‘Young@Heart’ Finds Beauty, Not Age, In Music Makers
Published: May 1, 2008
The Young@Heart Chorus, composed of seniors from 72 to 88, is based in Northampton, Mass. The documentary on the group, “Young@Heart,” is currently showing in Atlanta at the UA Tara Theater on Cheshire Bridge Road. (Photo by Paul Shoul)
Touching, inspiring and laugh-out-loud funny, “Young@Heart” is a film that will stay with viewers long after they leave the theater. Demonstrating the strength of music to touch the soul, it is simply one of the best movies of this year.
“Young@Heart” is a documentary about the Young@Heart chorus, a group of seniors based in Northampton, Mass. What sets this group apart is that they specialize in rock and roll in their repertoire, presenting songs originally performed by groups such as the Clash, Talking Heads, Sonic Youth and the Ramones.
Part of the humor of the film springs from the incongruity of seeing older people blasting out tunes most usually associated with young rebels, but the concept actually makes for brilliant music. The quality of the music is excellent, and the lyrics of the songs often take on unexpected depths because of who is singing them. James Brown’s “I Feel Good” has an entirely new meaning when sung by Stan Goldman, 77, and Dora B. Parker Morrow, 85. The already affecting Coldplay song “Fix You” becomes a showstopper as touching lyrics reflect both a recent loss to the chorus and the health difficulties experienced by soloist Fred Knittle.
Director Stephen Walker follows the chorus as they learn new material for an upcoming concert. Footage of their rehearsals is interspersed with interviews with members, and it would be difficult to imagine a group of more interesting, lively and entertaining men and women. Getting a glimpse into the lives and personalities of the chorus members adds to the enjoyment of the music.
Goldman, who loves Shakespeare and classical music, must conquer the lyrics of James Brown alongside the ladylike Morrow. The director uses Goldman’s deadpan expressions to provide hilarious reactions to the events going on around him. Knittle and Bob Salvini are former members of the group who have had to leave because of health problems, but they are coming back for a special performance. Salvini’s trepidation and Knittle’s larger-than-life personality make their stories special. Eileen Hall’s irrepressible personality and showmanship make her the heart of the group, while Joe Benoit’s steadiness and dependability make him the backbone.
Viewers also meet Lenny Fontaine, proud to be the one who can see well enough to drive his friends to practice, and Steve Martin, a former military man with an eye for the ladies. Every one of the men and women in the group is portrayed as a person one would like to know or to emulate. On exiting the theater, this reviewer heard more than one person say, “I hope I’m like that when I’m that age.”
The film makes it clear that being a part of the chorus actually adds to the vitality of its members. The rehearsals and the performances, including the regular European tours, are interesting and rewarding for the performers, of course, but the members also say that the very act of singing and making music makes them feel better, forget about their aches and pains for a while. In addition, the chorus gives them a social group and fellowship. It is evident that the men and women of Young@Heart have a deep respect and affection for each other.

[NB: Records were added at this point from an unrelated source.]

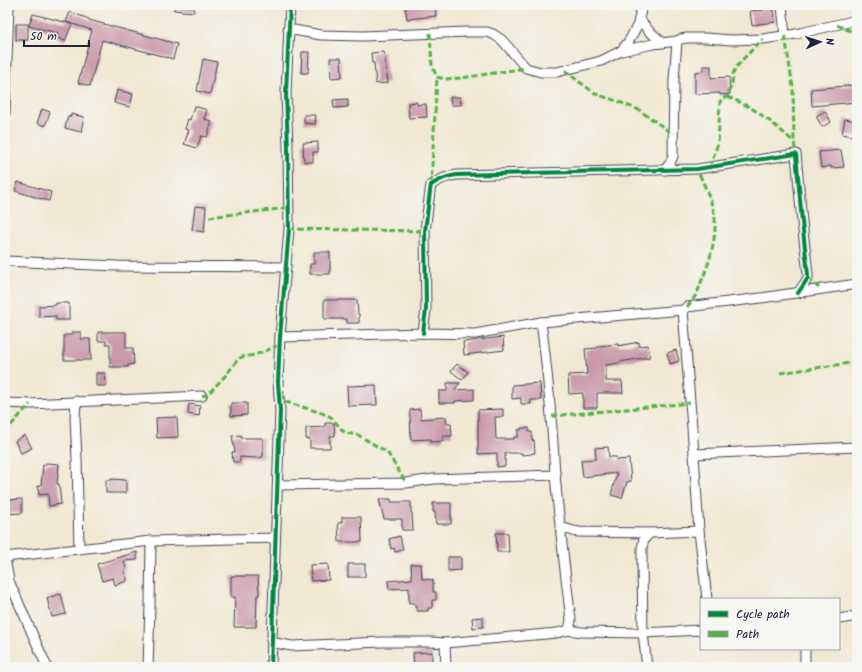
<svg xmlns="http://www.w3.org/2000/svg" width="862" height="672" viewBox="0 0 862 672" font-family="Kalam,sans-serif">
  <rect width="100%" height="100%" fill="#f6f6f2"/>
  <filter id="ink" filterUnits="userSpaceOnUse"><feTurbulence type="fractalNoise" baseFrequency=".025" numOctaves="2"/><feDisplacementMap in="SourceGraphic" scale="8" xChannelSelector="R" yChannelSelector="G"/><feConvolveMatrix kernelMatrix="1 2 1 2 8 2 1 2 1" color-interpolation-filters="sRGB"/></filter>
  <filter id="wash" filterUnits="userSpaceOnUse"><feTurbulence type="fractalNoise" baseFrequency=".012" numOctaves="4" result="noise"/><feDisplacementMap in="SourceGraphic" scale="16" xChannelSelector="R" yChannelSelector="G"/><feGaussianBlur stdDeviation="0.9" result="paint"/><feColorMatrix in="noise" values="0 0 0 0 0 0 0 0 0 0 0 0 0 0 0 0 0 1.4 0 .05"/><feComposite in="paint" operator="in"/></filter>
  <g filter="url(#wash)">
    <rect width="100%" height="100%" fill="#f0e8d2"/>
    <g id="blocks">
      <g fill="#c999aa">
        <polygon points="174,5 194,5 194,12 174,10"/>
        <polygon points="405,5 435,5 436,16 407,19"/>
        <polygon points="773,5 775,22 752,25 750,11 764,10 763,7"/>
        <polygon points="70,12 89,19 89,20 177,44 173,59 102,40 90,86 78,83 92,30 66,22"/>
        <polygon points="33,14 72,24 65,41 57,38 58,33 29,26"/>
        <rect x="16" y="24" width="12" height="16"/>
        <polygon points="302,52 309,52 308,73 301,73"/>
        <polygon points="384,52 388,83 376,84 374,63 372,63 371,53"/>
        <polygon points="330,58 341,58 342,77 331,78"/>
        <polygon points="203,59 217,62 210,94 197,91"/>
        <polygon points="703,66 711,66 711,78 729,77 730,94 720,95 720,93 695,94 695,72 703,71"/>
        <polygon points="857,85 857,102 812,106 811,89"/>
        <polygon points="117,90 133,94 130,107 114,103"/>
        <polygon points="450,97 460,97 461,105 451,105"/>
        <polygon points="348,99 348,107 334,108 333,100"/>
        <polygon points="417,102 417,105 426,104 427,117 409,118 408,103"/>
        <polygon points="194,106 207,110 204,119 212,121 207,137 201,136 197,148 184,144 189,130 185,129 188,119 190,120"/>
        <polygon points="42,109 50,112 45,126 37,123"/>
        <polygon points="825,111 831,122 822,127 816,116"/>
        <polygon points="71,114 84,117 81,132 65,128 68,116 71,117"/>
        <polygon points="304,115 316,115 315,124 304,123"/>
        <polygon points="845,119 857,121 857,137 842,134"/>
        <polygon points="318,142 318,152 313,152 313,162 304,162 303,143"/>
        <polygon points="841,150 844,167 831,168 831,166 821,168 819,152"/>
        <polygon points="18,182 51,192 49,201 15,191"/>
        <polygon points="195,206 206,207 204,232 192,230"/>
        <polygon points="314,252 330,252 330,274 310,274 310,264 314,264"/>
        <polygon points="324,300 357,300 358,314 359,314 359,323 347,323 347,319 324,319"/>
        <polygon points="56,303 69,303 69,320 56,320 56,316 39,317 39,306 56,305"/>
        <polygon points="72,332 81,332 81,339 90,339 91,360 64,360 64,335 72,335"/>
        <polygon points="98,332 126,332 126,348 133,348 134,364 128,365 128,367 110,367 110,344 106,344 106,341 98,341"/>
        <polygon points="503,337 504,350 464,355 463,342"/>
        <polygon points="639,342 639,346 648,345 650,357 619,362 620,363 606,365 606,381 622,381 623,393 597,393 597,408 583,408 583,393 569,394 568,375 587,374 585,349 598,348 598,346 618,344 618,346"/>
        <polygon points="676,350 679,361 670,364 667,353"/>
        <polygon points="457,364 468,372 462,380 451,371"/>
        <polygon points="96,373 105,373 106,386 96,386"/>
        <polygon points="447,383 460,383 454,390 474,389 474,400 455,401 455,403 439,403 439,391 447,391"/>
        <polygon points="540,383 541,400 530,400 531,404 521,404 521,398 512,399 512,385"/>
        <polygon points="376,385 377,405 348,406 347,386"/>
        <polygon points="231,403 247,403 247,415 231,416"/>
        <polygon points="189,404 200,406 199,416 188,414"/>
        <polygon points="420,409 421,419 446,417 447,424 451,424 452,436 443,436 443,441 431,442 431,439 411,440 410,410"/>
        <polygon points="503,409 503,417 495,417 496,439 514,439 514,437 518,437 518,430 521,430 521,428 529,428 529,432 532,432 532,441 534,440 535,453 532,453 532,454 522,455 522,453 505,453 505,466 497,467 497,453 478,454 478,410"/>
        <polygon points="177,417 178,437 157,438 156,418"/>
        <polygon points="325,423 334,423 335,436 330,436 330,448 310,448 310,439 306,439 306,428 325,427"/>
        <polygon points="25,435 32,448 21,453 15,441"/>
        <polygon points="241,435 241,438 263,438 263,457 255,458 240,457 240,462 233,462 232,452 235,452 232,436"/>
        <polygon points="608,447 609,457 616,457 616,460 629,459 631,481 627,482 622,498 611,495 617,473 583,477 581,460 596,459 595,448"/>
        <polygon points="46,463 59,464 57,484 59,484 61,504 49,506 48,494 39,495 38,486 41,485 43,465 46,465"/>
        <polygon points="111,479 126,480 126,493 106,493 106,480 111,480"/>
        <polygon points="22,499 22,513 5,514 5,500"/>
        <polygon points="379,499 391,499 391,502 411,502 411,513 412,513 413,530 402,530 402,519 384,519"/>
        <polygon points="433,503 451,503 451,524 436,524 435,512 433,512"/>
        <polygon points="342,517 361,517 362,542 339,542 338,523 342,522"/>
        <polygon points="496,533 508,533 509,552 497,552"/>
        <polygon points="400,536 403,550 395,552 394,548 391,549 389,539"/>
        <polygon points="137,552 137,560 124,561 126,569 124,570 127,581 115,585 113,578 102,581 97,564"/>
        <polygon points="448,557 461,557 461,570 448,571"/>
        <polygon points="328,564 329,580 311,581 310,565"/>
        <rect x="348" y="564" width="17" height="13"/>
        <polygon points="411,564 421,564 422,579 433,580 433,592 436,592 436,600 432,600 432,608 428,608 428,611 417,611 417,608 415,608 415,603 409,603 409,588 389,589 388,581 412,579"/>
        <polygon points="231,576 258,576 259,595 257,595 256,627 234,627 235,597 231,597"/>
        <polygon points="61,594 66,614 52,617 47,598"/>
        <polygon points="483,617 483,627 473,628 472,618"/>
        <polygon points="432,652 432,667 414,667 413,653"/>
      </g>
    </g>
  </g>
  <g filter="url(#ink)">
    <use href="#blocks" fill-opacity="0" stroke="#414052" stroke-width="1"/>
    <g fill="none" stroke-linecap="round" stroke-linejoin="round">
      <defs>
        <g id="minor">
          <polyline points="782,5 785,36"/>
          <polyline points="639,19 649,31 663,43"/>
          <polyline points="288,29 321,35 362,36 467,32 487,32 493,34 502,40 526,68 541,72 557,72 601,61 621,51 629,41 638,24 642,5"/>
          <polyline points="621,51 653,44 677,41"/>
          <polyline points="5,113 9,5"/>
          <polyline points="665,170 670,163 673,156 674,80 677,41 681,39 687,38 706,38 731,40 763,39 796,34 857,20"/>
          <polyline points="5,261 117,266 286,267"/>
          <polyline points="683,310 694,454 699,531 707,599"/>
          <path d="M541 322C548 373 552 423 555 474 559 522 565 571 571 620L569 630"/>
          <path d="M423 333 426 309 425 231 430 191 431 185C440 179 447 176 457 175L697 169 796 154 802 222 808 274V278L798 293"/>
          <polyline points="280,337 423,333 475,334 541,322 683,310 687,307 695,306 761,298 857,284"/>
          <polyline points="76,401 75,418 77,459 79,549"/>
          <polyline points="5,403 30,404 202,396"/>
          <polyline points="694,454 857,447"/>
          <polyline points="278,485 406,483 434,479 556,475"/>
          <polyline points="561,527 573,531 579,532 650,533 699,531"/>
          <polyline points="5,557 151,541 275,538"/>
          <polyline points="5,558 9,581 47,667"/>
          <polyline points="839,619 857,616"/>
          <polyline points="271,640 275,643 292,646 382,642 431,642 445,643 557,633 569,630 582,632 643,633 701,630"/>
          <polyline points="445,643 446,667"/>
          <polyline points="148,667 150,605 151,541"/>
          <polyline points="271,667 280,410 278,382 280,337 289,229 288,147 286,93 290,5"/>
          <polyline points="647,667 643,633 642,565 642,548 644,539 650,533"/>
          <polyline points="805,667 805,649"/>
        </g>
      </defs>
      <use href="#minor" stroke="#414052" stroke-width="11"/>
      <use href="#minor" stroke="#fff" stroke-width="9"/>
      <g stroke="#55b146" stroke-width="3" stroke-dasharray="6 3" stroke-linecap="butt">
        <polyline points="837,25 857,34"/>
        <polyline points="430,33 432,66 437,77 445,79 462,78 526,68"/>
        <polyline points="785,36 793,88 794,142 796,154"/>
        <polyline points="5,64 7,64"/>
        <polyline points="565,70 578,81 596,94 617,101 639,110 673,134"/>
        <path d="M727 97C754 106 774 124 794 142"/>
        <polyline points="710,167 718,143 720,102 722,98 727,97 732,83 733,74 735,69 742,60 763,39"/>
        <polyline points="431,185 437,77"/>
        <polyline points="209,217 288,208"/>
        <polyline points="289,229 425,231"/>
        <polyline points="808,278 820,289"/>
        <path d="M687 307C690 303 694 299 696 294 699 290 700 285 702 280 710 261 716 240 715 219 713 202 704 185 697 169"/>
        <polyline points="854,362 857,385"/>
        <polyline points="780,373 857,362"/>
        <polyline points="280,394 286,402 322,413 331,417 345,433 358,435 387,452 406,483"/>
        <polyline points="202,396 207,395 209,393 227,374 238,359 242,357 255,355 280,345"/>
        <polyline points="552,416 690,403"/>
        <polyline points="5,432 30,404"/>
      </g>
      <defs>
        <g id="cycleway">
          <path d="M423 333 426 309 425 231 430 191 431 185C440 179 447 176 457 175L697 169 796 154 802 222 808 274V278L798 293"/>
          <polyline points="271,667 280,410 278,382 280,337 289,229 288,147 286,93 290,5"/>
        </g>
      </defs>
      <use href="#cycleway" stroke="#f6f6f2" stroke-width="6"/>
      <use href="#cycleway" stroke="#00873e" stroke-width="4"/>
    </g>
  </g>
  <rect width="862" height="672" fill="none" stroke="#f6f6f2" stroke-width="20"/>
  <rect x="700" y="598" width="140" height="52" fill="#f6f6f2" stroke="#a1a1a9"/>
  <rect x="708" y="611" width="20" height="6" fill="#00873e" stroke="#a1a1a9"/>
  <text x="736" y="618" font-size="12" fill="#22223b">Cycle path</text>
  <rect x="708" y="631" width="20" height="6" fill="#55b146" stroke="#a1a1a9"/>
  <text x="736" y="638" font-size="12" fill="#22223b">Path</text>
  <g transform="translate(820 42) rotate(87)" stroke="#f6f6f2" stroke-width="3" paint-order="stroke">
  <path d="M0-3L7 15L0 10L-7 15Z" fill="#22223b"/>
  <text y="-6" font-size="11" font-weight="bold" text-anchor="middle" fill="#22223b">N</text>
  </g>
  <path d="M24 40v6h65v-6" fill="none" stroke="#22223b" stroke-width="2"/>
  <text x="30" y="40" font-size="12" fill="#22223b" stroke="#f6f6f2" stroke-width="3" paint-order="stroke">50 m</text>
</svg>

Young@Heart was started in 1982, and early performances featured standards and vaudeville. Chorus director Bob Cilman had the idea of featuring more contemporary music, and the reputation of the group soon took off. Cilman is the benevolent taskmaster of the group, insisting on the highest quality and pushing the chorus members to perform at their best. He describes how the members always think he is crazy when he gives them a new song to learn, but how they always come around in the end. Many of his choices are inspired, as the final results prove.
As rehearsals progress, the Young@Heart singers struggle to learn new lyrics and begin to get a feel for their new songs. It is gratifying and inspiring to see how they persevere, even when a task seems more than they can handle—and this is true both on and off stage. Many of the performers are faced with difficult life situations, but they all handle their struggles with grace and dignity.
The chorus suffers some losses along the way, and these are poignant. The most touching moment of the film comes from an unexpected source, however. When Young@Heart travels to a local prison, their performance of “Forever Young” brings the audience to tears. Seeing these tough-looking men so visibly moved at the music is truly memorable and heartrending. After the show, chorus members mingle with the prisoners and are greeted like long-lost grandparents. The power of music is demonstrated simply and beautifully in this sequence.
“Young@Heart” combines humor, warmth and some great music to create an entertaining and uplifting film—this is an easy film to recommend. As one member of the chorus characterized one of the songs, “It’s got a lot of life—that’s what we have, a lot of life.”
Jane Wilson, a local writer and movie enthusiast, holds a doctorate in English from the University of Georgia. She is a parishioner at St. Pius X Church, Conyers.